Women are poor investment managers??
There is no need for fathers, mothers, and children to confront this question head-on. It is divisive. Yet regardless where gender generalizations bend or incline in the family, people believe that men and women have differences in their attitudes toward money; that they see investment propositions in different lights, and that they may have many things to learn from one another.
An independent study by investment think-tank NAB Asset Management raised hints that women are poor investment managers, and that either avoidance or hesitation has been their usual response when asked to choose between depositing savings in the bank and buying stocks in a company, with the goal of making a profit, after a certain period.
“Australian women are missing out on tens of thousands of dollars in savings during their lifetime because of their tendency to shy away from taking appropriate levels of risk in their portfolio,” NAB portfolio specialist Kajanga Kulatunga remarked in, referring to women’s orientation toward money.
“We believe this is the first major study in Australia to demonstrate that women’s lower super balances are not only impacted by career breaks and lower pay, but also investment preferences,” he said.
Kulatunga’s opinion not only raised hackles in Australia but also renewed the nature-versus-nurture debate when he remarked about the differences in the thinking processes of the sexes, saying “Our research shows there are three regions of the brain that are anatomically different in men and women, which may have a major impact in financial decision-making.’’
While such prejudiced loyalty to one gender indeed struck a discordant note among women, there is a fair amount of research showing the calming effect of conservatism: men stand confident about investing; women are goal-oriented and have the tendency to trade less.
A study (“The gender face-off: Do female traders come out on top in terms of trading performance?”) by two PhD students, Wei Liu and Joakim Westerholm, from the University of Sydney, has raised the confidence bar in women’s favor. Co-authored by University of New South Wales Business School professor Peter Swan, it has become the most recent down-from-surface hypothesis supporting the view that women are good at profitmaking.
Observers believed that academicians are now playing the role of resurgent dragons – spitting fire to the ice-cold misconception that women are weak when it comes to investing. A different picture of their attitude on handling money was painted in Finland, where transparency of financial marketplace transactions has had remained untarnished in the last 17 years.
Trading data stands has gained world-class sophistication unique in Finland, where stringent stock exchange regulations require fool-proof identification for every trader, and where stockholdings and trade records are open to public scrutiny. By matching daily trade behavior among male and female investors in Nokia and other Finnish blue-chip stocks, researchers observed that female investors have had higher profit yield of $276.60 million (€194.17 million) in their portfolio, reflecting a consistently compounding ROI of 21.44% per year, with a 43.16% increase per year for the primary stock of Nokia alone.
Individually, women who have invested in stocks were outperforming other domestic and international institution-backed investors with €1,654.24 million in tangible profits.
“We concluded that female investors prefer to buy underpriced stocks and sell overpriced stocks – compared with moving average prices,” concludes Swan.
The UNSW research gives a resounding endorsement to a 2001 study called “Boys will be boys: Gender, overconfidence, and common stock investment,” from the University of California, which demonstrated that women investors exceeded the performance of their male counterparts by 1% a year, but attributed the letdown in effectiveness to excessive trading by males when trading costs were high and not because females have better choices of investment.
“Women are far more likely to buy when prices have fallen, indicating greater scepticism and contrarian behaviour than males,” Swan says, pointing that “men should make a special point of having their spouse review any choices the husbands make.”
The California study went as far as questioning the anatomical link between the sexes. Many researchers share the view that divergent investment preferences are less dictated by biology and more influenced by child-rearing and parenting actions at home.
Women were not tied to doing the investment themselves.

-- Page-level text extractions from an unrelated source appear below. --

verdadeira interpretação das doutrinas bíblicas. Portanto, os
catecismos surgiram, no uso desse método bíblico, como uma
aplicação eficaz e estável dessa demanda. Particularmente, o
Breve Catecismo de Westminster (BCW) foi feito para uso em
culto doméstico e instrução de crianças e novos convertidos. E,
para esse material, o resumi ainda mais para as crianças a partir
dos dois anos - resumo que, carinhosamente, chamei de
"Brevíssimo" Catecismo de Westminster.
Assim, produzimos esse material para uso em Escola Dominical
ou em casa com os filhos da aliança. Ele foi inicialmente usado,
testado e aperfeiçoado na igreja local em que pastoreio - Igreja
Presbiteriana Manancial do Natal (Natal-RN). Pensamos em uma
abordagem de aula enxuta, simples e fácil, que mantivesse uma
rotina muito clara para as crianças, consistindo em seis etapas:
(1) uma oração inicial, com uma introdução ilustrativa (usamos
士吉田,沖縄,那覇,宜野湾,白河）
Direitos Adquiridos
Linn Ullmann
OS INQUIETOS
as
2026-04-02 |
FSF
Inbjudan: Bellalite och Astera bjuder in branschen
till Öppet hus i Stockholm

Men were perceived to be earners; in most families they invested money. “So it’s a relatively recent trend; to borrow a line from the Eurythmics, “sisters are doing it for themselves,” said the report.
According to a report from Merrill Lynch, which conducted a survey after performing personality evaluations on 11,500 of its clients worldwide, women appeared to be on top of the investment pile than men. Up to 55% of the women respondents gave “agreed” or “strong agreed” as comment on the statement “I know less than the average investor about financial markets and investing in general.” About 27% said so for the same question, it said.

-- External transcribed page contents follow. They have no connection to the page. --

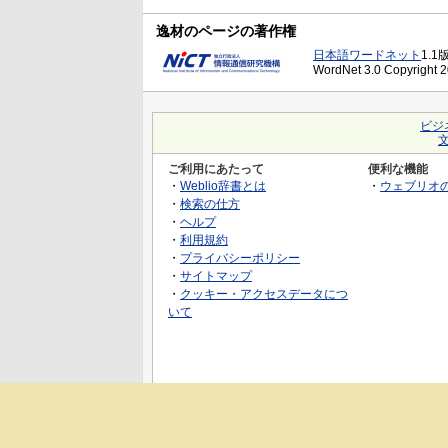
逸材のページの著作権
日本語ワードネット
1.1
WordNet 3.0 Copyright 20
ビジ
ご利用にあたって
便利な機能
・
Weblio辞書とは
・
ウェブリオ
・
検索の仕方
・
ヘルプ
・
利用規約
・
プライバシーポリシー
・
サイトマップ
・
クッキー・アクセスデータにつ
いて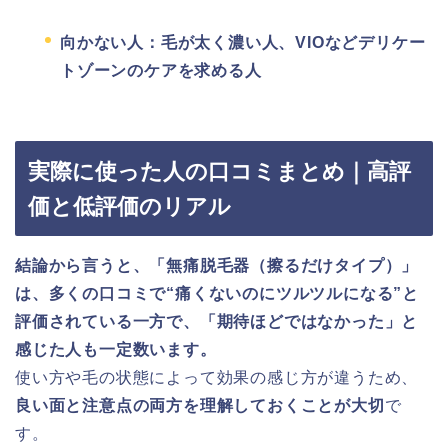
向かない人：毛が太く濃い人、VIOなどデリケー
トゾーンのケアを求める人
実際に使った人の口コミまとめ｜高評
価と低評価のリアル
結論から言うと、「無痛脱毛器（擦るだけタイプ）」
は、多くの口コミで“痛くないのにツルツルになる”と
評価されている一方で、「期待ほどではなかった」と
感じた人も一定数います。
使い方や毛の状態によって効果の感じ方が違うため、
良い面と注意点の両方を理解しておくことが大切
で
す。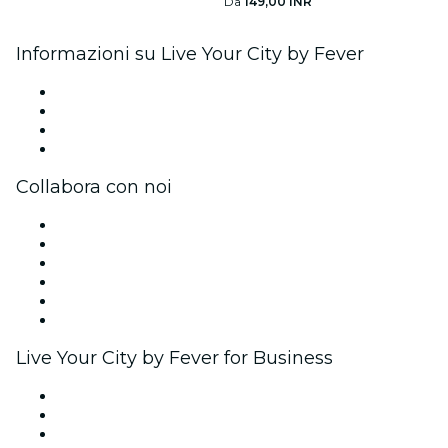
Da
149,00 INR
Informazioni su Live Your City by Fever
Stampa
Unisciti al team
Carte regalo
Centro assistenza
Collabora con noi
Gestisci il tuo evento
Pubblica il tuo evento
Eventi aziendali & benefit
Programma di affiliazione
Programma Ambassador e Influencer
Brand partnership
Live Your City by Fever for Business
Eventi privati e biglietti di gruppo
Benefit aziendali
Gift card e voucher aziendali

In universities and corporate offices, questions about diverse capacities between male and female capacities, such as “Do women lack confidence” or “Do men simply overestimate their own ability, leading to unnecessary risk-taking and poor investment decisions” permeate the air.

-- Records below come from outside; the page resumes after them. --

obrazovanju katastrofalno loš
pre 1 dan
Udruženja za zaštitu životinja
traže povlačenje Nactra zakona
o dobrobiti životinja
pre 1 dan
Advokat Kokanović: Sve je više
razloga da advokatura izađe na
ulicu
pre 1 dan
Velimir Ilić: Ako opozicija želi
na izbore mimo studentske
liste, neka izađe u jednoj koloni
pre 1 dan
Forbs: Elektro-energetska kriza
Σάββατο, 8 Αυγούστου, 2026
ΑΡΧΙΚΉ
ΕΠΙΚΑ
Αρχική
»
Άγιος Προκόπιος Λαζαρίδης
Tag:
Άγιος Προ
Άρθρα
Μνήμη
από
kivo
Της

Many men tend to catch themselves up chasing after large profits, which might have led them to expecting faster returns, thereby raising their capacity for self-destruction.
While most critical remarks on male performance are mere generalizations, there are men and women who reject stereotypes. This refusal to abide by preconceived categories of behaviour reflect the reality that a person’s gender, educational attainment, career choices, family, and intelligence – and everything else about them as men and women – have no bearing as regard investing.
A successful investor creates a clear strategy for achieving goals, adopting discipline, obtaining the right education, and sharing expertise to colleagues and peers, regardless of gender.